Extrahierter Text
# Projekt um Janitza mit SPS auszulesen - Anfänger -



## Asterix (1 Juni 2014)

Hallo zusammen,

ich bräuchte mal ein bisschen Unterstützung um Janitza Geräte an die SPS anzubinden und auszulesen.
Ich habe eine Liste mit den Geräten und ihren IP's. Ich habe ein Projekt angelegt und hab die GSD Dateien in die Bibliothek eingefügt.
Die Feldbusprofile im UMG kann ich auch anlegen.
Da ich aber damit noch nie was gemacht habe und in der Programmierung nicht viel hab jetzt nur keine Ahnung was ich jetzt noch wo und wie machen muss. 
Über Gateways sind dann auch noch Slaves angeschlossen.

Gruß Asterix


----------



## Ing_Lupo (1 Juni 2014)

Hallo

Welches Janitza ?
Hast Du die Beschreibung ? Kleines Buch.


----------



## Asterix (1 Juni 2014)

Es geht eigentlich um mehrer Geräte, sind ca. 90 Stück irgendwann mal.
Aber wenn ich mal über einen Master und einen Slave wüsste wie es geht wird es bei den anderen auch klappen denke ich.
Ich hab da UMG 507, 96RM-E, 604 und 96S.
Die Beschreibungen der Geräte hab ich auch. Gibt's bei janitza.de


----------



## Ing_Lupo (2 Juni 2014)

Hallo

Beim 96S wird aus dem HW-Katalog das Device in den Bus gezogen. Dann das gewünschte Modul (verschiedene Längen möglich) mit max 62 Byte 
einfügen. Die Auswahl der Profile findest Du auf Seite 57 ff.
Dann wird die Profilnummer in das Ausgangsbyte geschrieben und das Janitza schreibt Dir die Werte in das PAE.

Im 1. Byte steht die Profilnummer. Damit kann man die Werte in der SPS in DB's strukturieren. 

Profibus Adresse im Janitza erst einstellen dann an den Bus anschließen !


----------



## GFI (2 Juni 2014)

Hallo,

wie willst Du den die Janitza Geräte anbinden? Du schreibst die IP hast Du eingestellt, aber nicht alle Geräte in der Aufzählung haben eine Ethernet Schittstelle, sollen die Geräte 
über Ethernet angebunden werden oder Profibus, damit können aber keine Geräte die über eine Gateway Verbindung an einem Mastergerät hängen ausgelesen werden?

Aufgabenstellung
Setze den Forumsthread über das Auslesen von Janitza-Geräten mit einer SPS fort. Beginne direkt nach dem letzten Satz.

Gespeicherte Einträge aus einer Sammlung
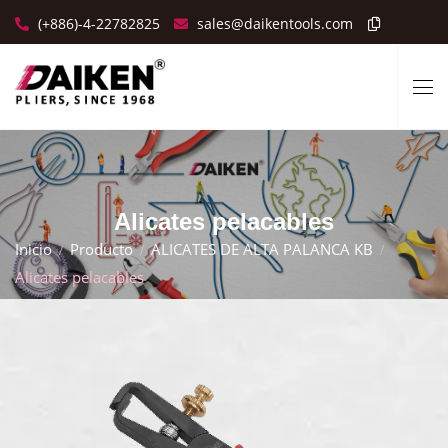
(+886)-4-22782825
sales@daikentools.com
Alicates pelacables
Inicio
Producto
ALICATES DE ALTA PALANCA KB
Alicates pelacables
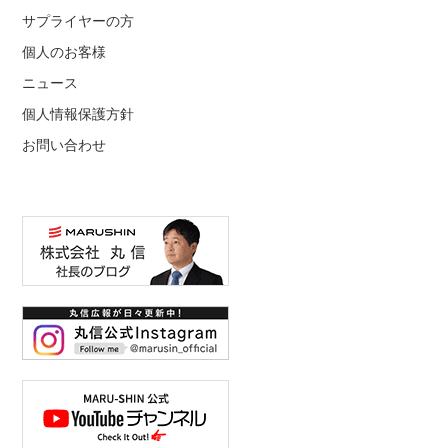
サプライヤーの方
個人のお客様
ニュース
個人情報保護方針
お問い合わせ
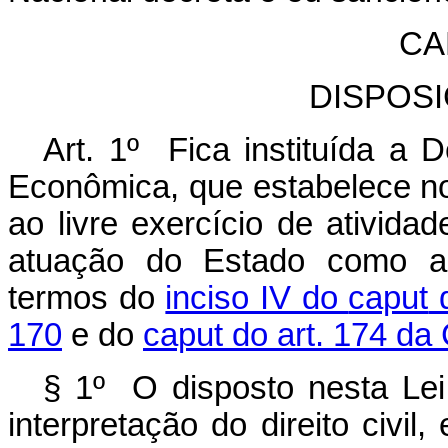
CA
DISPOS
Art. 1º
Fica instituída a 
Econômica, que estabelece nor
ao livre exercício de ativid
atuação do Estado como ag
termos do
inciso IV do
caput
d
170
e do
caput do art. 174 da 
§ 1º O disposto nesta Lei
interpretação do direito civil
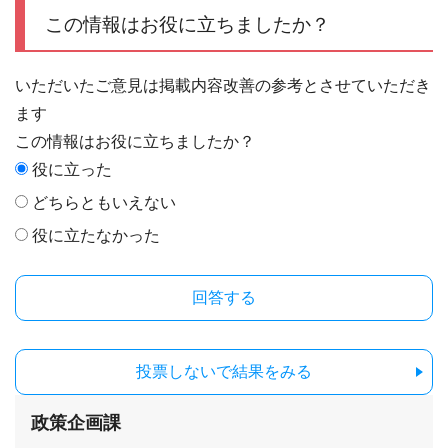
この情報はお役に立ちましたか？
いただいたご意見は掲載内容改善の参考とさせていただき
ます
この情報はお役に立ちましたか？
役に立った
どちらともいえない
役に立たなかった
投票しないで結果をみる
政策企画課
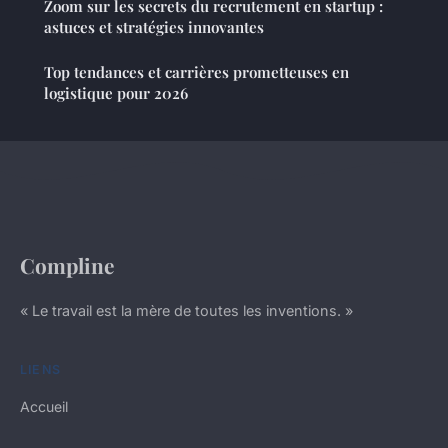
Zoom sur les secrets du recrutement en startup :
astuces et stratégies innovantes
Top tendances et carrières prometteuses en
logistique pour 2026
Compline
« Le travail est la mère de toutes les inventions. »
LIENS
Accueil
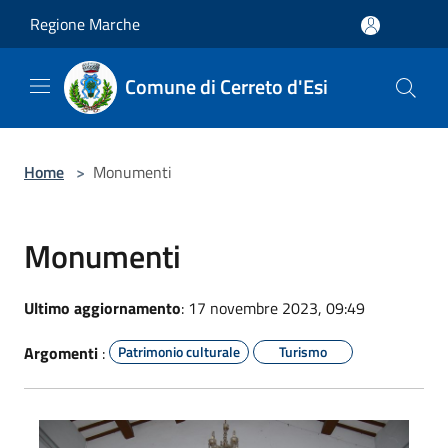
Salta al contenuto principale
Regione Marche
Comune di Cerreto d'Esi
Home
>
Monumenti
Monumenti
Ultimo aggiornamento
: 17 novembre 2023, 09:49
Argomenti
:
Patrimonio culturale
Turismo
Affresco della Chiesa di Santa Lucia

Lösung
Sicherlich möchtest Du die Daten erfassen und archivieren, verwende doch die Software GridVis von Janitza, damit ist die Kommunikation zu den Geräten sehr einfach.

Gruß GFI


----------



## gerribaldi (2 Juni 2014)

GFI schrieb:


> Hallo,
> 
> .....verwende doch die Software GridVis von Janitza, damit ist die Kommunikation zu den Geräten sehr einfach.
> 
> Gruß GFI



Kostet die nicht aber Geld, wenn man mehrere Geräte verwalten will? 

Gruß
gerribaldi


----------



## mariob (2 Juni 2014)

Hi,
nein, kostet Gridvis selbst nicht, wenn ich mich richtig erinnere gibt es da aber auch was anderes, Gridvis wird bei größeren Datenmengen schon recht träge, ich hatte das mit 3 Meßgeräten im mehr oder weniger regelmäßigen Auslesen, das war schon grenzwertig.

Gruß
Mario


----------



## Asterix (2 Juni 2014)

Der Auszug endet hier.